Они помолчали. При свете костра пещера казалась более просторной и таинственной. Прорываясь в зиявшие над кострищем дыры, ветер превращал их в органные трубы. Заунывная, леденящая душу мелодия, которую они порождали, создавала какую-то особую, действительно монастырскую, атмосферу, склонявшую человека к исповеди и смирению.
— Скажи, капитан, ты меня сразу узнал? Как только увидел?
— Не сразу. Уже когда вернулся от тебя. Вспомнил, и не поверил. Штубер привык выполнять свои обещания, какими бы они ни были.
— И выполнил бы. Да, видно, спешить ему было некуда. Он ведь отобрал нас троих из группы «штрафников», которую через час должны были расстрелять. Сказал: «Для тех, кто сумеет соорудить хорошую виселицу, казнь будет отсрочена». Не помилует, а всего лишь отстрочит, — вот так.
— И все же мастера сразу же нашлись, — саркастически осклабился Беркут. — Хоть виселицу для самого себя, лишь бы при деле.
— Да, нашлись, — с вызовом подтвердил Отшельник, поскольку сказанное задевало лично его. — Ты бы, ясное дело, не пошел, — предположил с не меньшим сарказмом.
— Строить себе виселицу? Ни при каких условиях.
— Даже если при этом появляется шанс… Несколько лишних минут, и топор в руке…
— Топор? Топор — да. Об этом я как-то не подумал, — примирительно признал Беркут.
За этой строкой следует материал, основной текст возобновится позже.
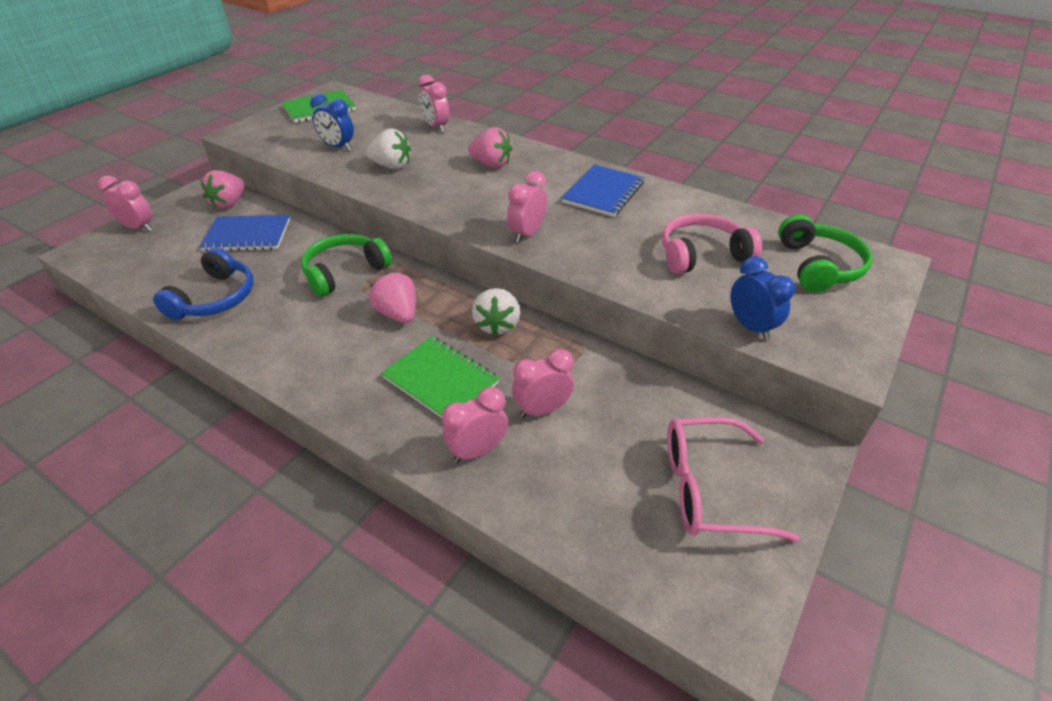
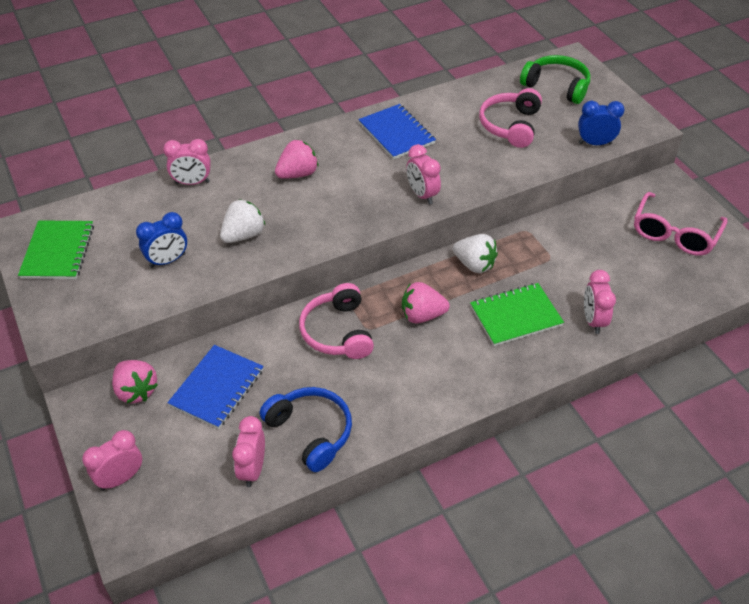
camera: 60 degrees left, 5 degrees up
green headphones [301,234,392,297] -> pink headphones [299,283,374,359]
pink clock [512,349,574,418] -> pink clock moved to [232,416,265,487]

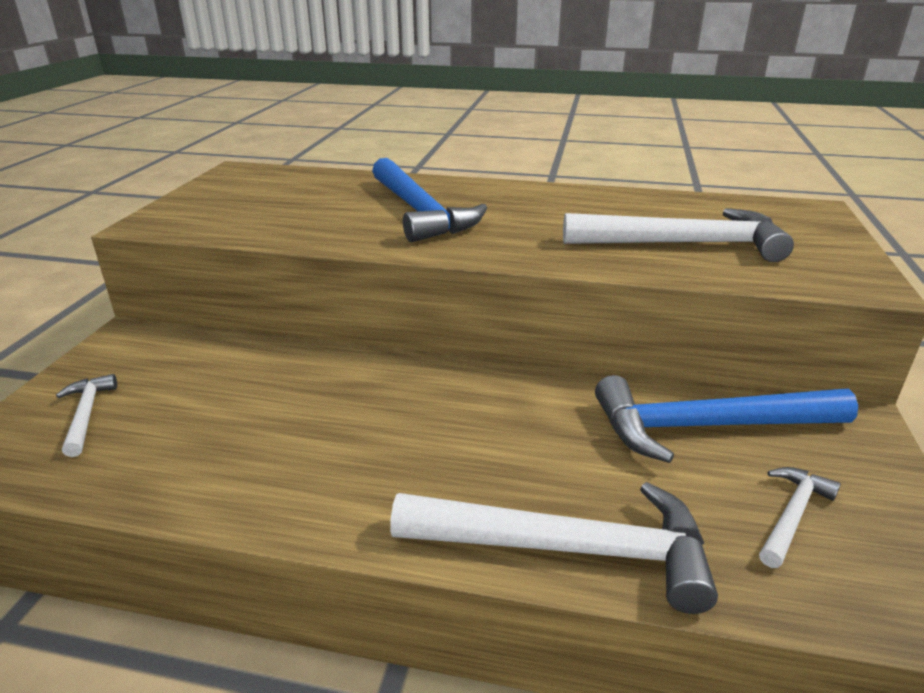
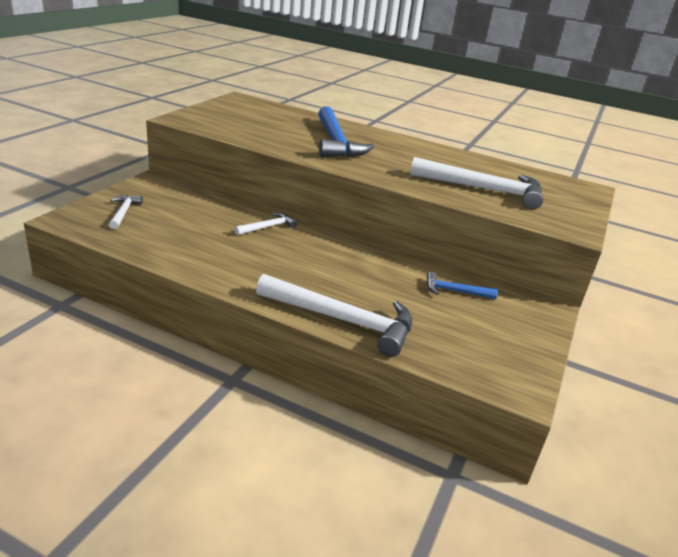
camera: 10 degrees right, 0 degrees up
blue hammer [595,375,858,463] -> blue hammer [427,272,498,299], size x0.49
white hammer [759,467,841,568] -> white hammer moved to [234,213,297,235]

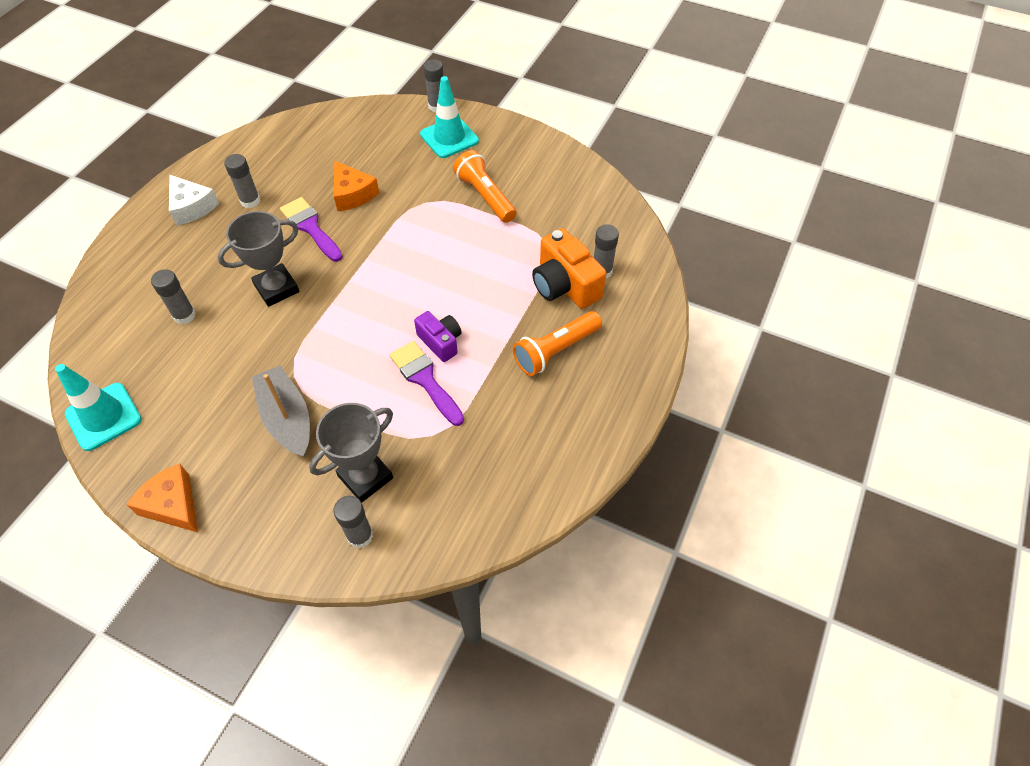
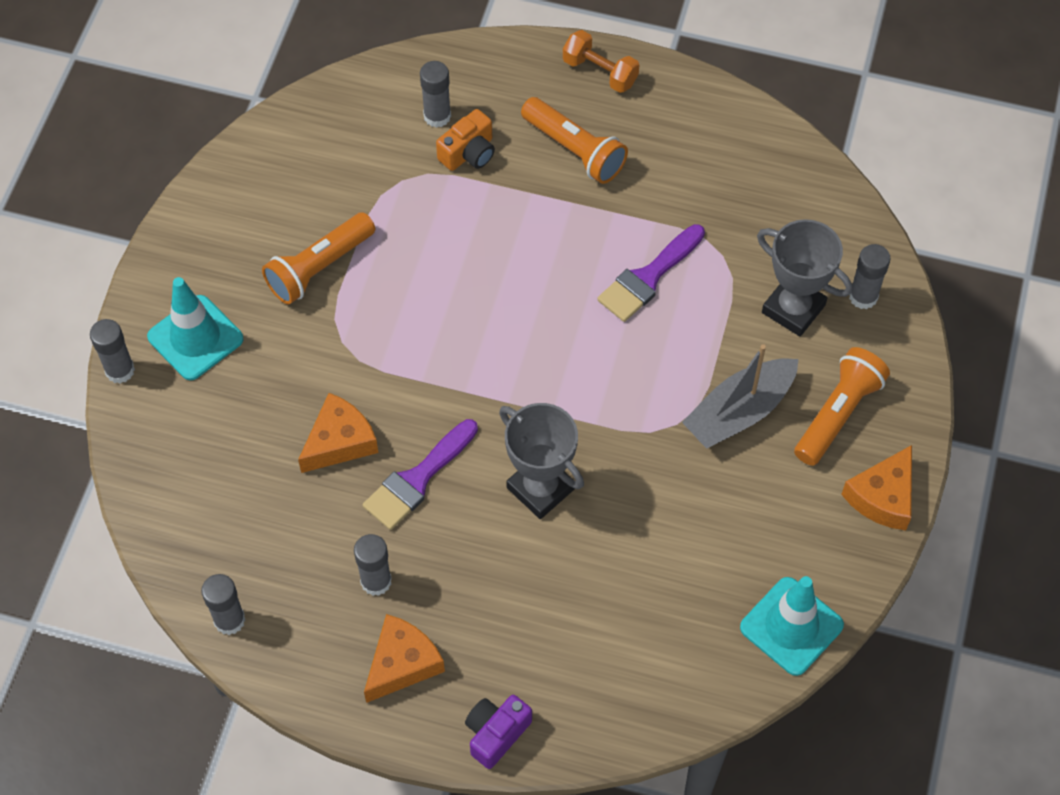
camera: 100 degrees left, 5 degrees up
grey glue stick [151,269,196,324] -> grey glue stick moved to [201,574,245,635]
white cheese [169,175,219,226] -> orange cheese [364,614,445,703]
purple camera [414,311,462,362] -> purple camera moved to [465,695,532,769]
orange camera [532,228,606,309] -> orange camera [436,109,495,171], size x0.62
none -> orange dumbbell [563,30,639,93]
none -> orange flashlight [794,347,890,466]

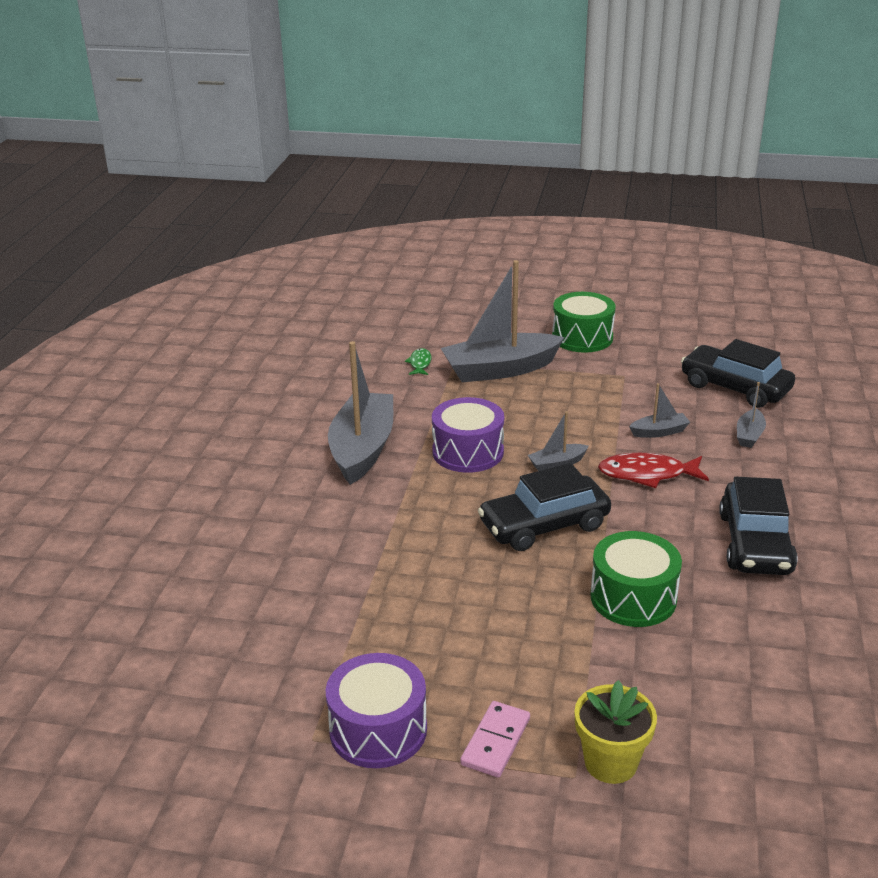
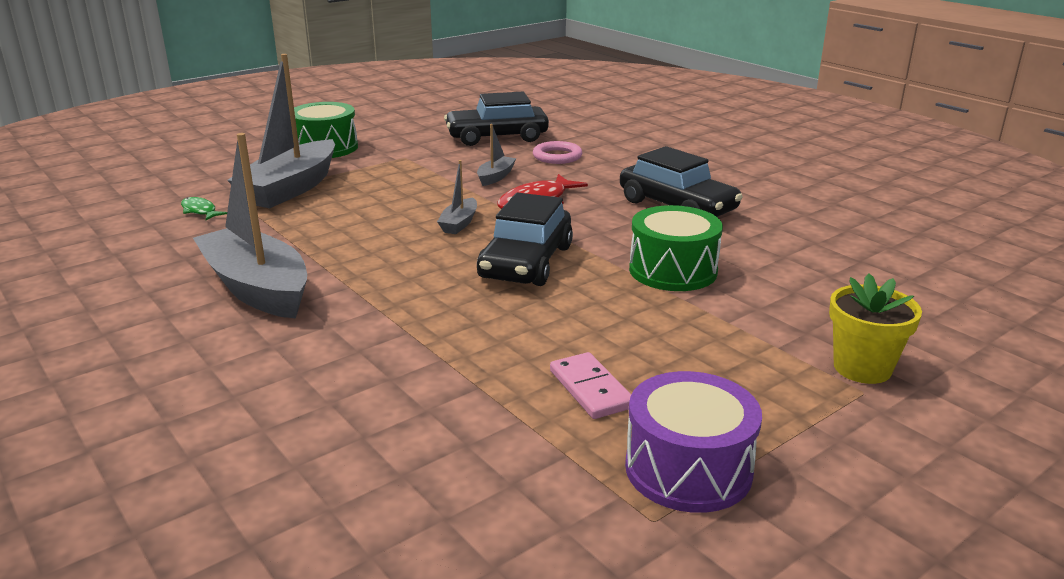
camera: 50 degrees left, 5 degrees down
purple drum [432,397,504,473] -> none
pink domino [460,701,530,778] -> pink domino moved to [550,352,631,419]
grey boat [737,382,766,448] -> pink ring [533,141,582,164]

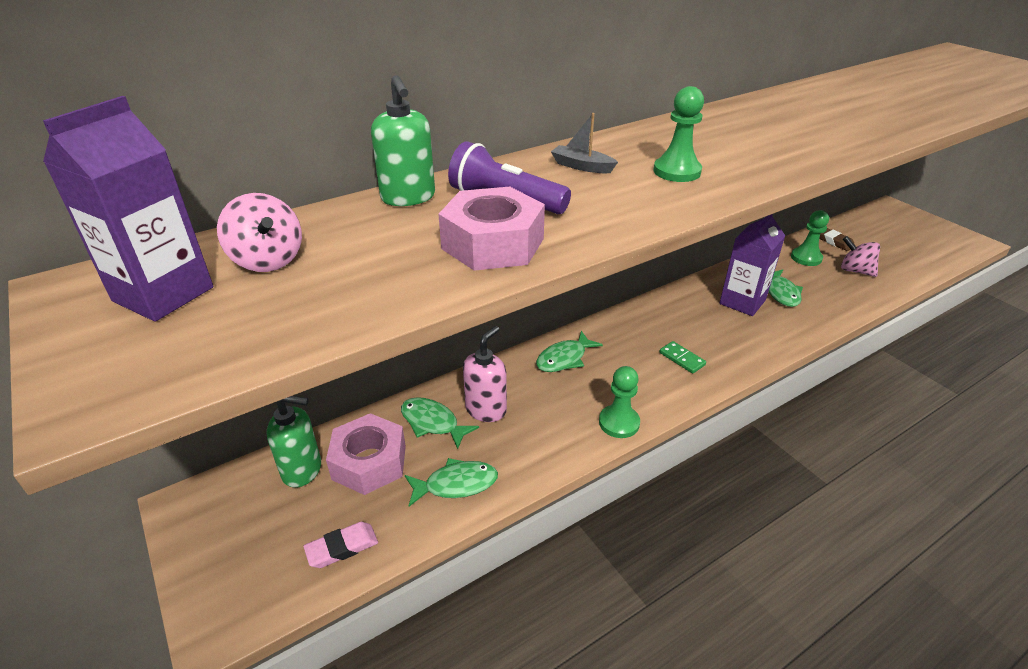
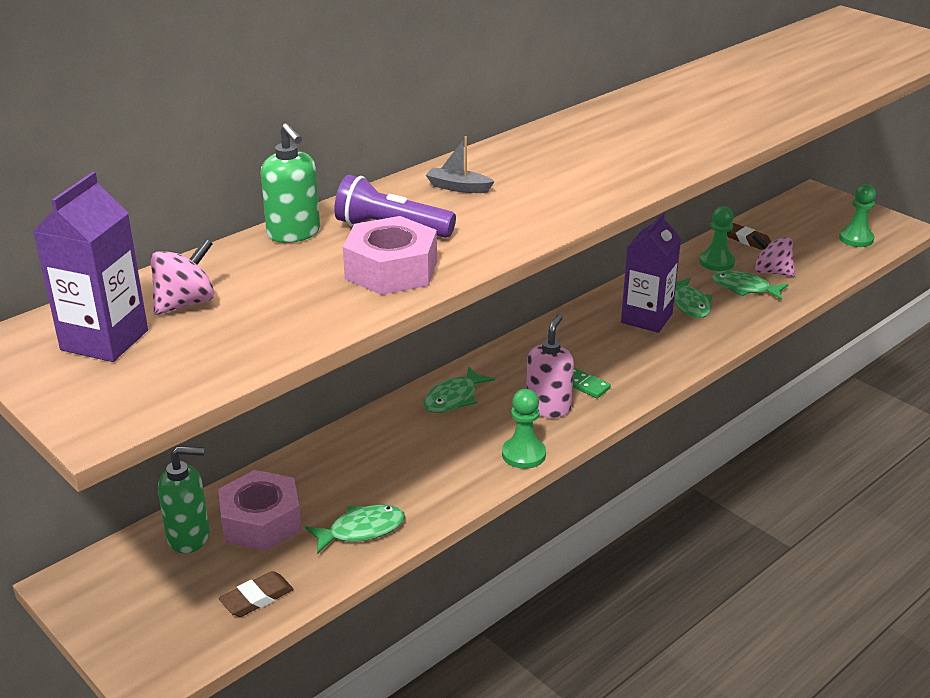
camera: 10 degrees left, 5 degrees down
pink spinning top [217,193,302,272] -> pink spinning top turned 90 degrees counterclockwise [150,239,214,315]
pink eraser [303,522,378,568] -> brown eraser [219,571,294,617]
green fish [401,397,479,449] -> green fish moved to [712,270,789,300]
pink soap dispenser [463,326,507,422] -> pink soap dispenser moved to [526,315,574,418]
green pawn [654,86,704,182] -> green pawn moved to [839,184,876,247]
— А мы подумали. Потому-то сооружать вызвалось сразу девятеро. Девятеро взмолились о жестоком милосердии, которое даже там, в лагере военнопленных, называлось жизнью. И меня отобрали первым.
— Еще бы!
— Кто-то из охранников, из наших, местных полицаев, подсказал офицеру, что, мол, хороший мастер.
— Специалист по виселицам.
— Потом Штубер — так ты его называешь? — отобрал еще двоих. Помню, отбирая, смотрел на руки. Чтобы мастеровые были.
— Что ж, в таком случае и смысл надписи: «Жизнь есть жестокое милосердие Божье» становится более понятным.
— Но пока что ты вспомнил меня только как «висельника», а ведь мы с тобой и раньше встречались.
— Когда ты приходил к моему доту, чтобы передать статуэтку нашей медсестре Марии Кристич?
— Узнал все-таки! — был приятно удивлен Отшельник. — Я, как видишь, тоже присматривался: ты или не ты? Виделись-то мы у дота мельком, да и потом ведь получалось, что комендант дота вроде бы погиб…
Отшельник повесил над огнем котелок с водой, подбросил в костер несколько сухих веток, а когда вода чуть-чуть подогрелась, опустил в котелок несколько заранее отмытых картофелин.
Беркуту показалось, что замолк он снова надолго, может быть, на весь вечер, и разговор следует считать законченным. Однако не торопил ни уходом своим, ни расспросами. Понимал, что для Отшельника рассказ этот и есть исповедь.
— Три дня, с рассвета до заката, мастерили мы это нелюдство, и каждый вечер Штубер приезжал к нам, усаживал меня на стоячке под среднюю петлю, сам садился рядом, на низенький чурбанчик, и подолгу говорил со мной. Только со мной. Тех двоих вроде бы не замечал.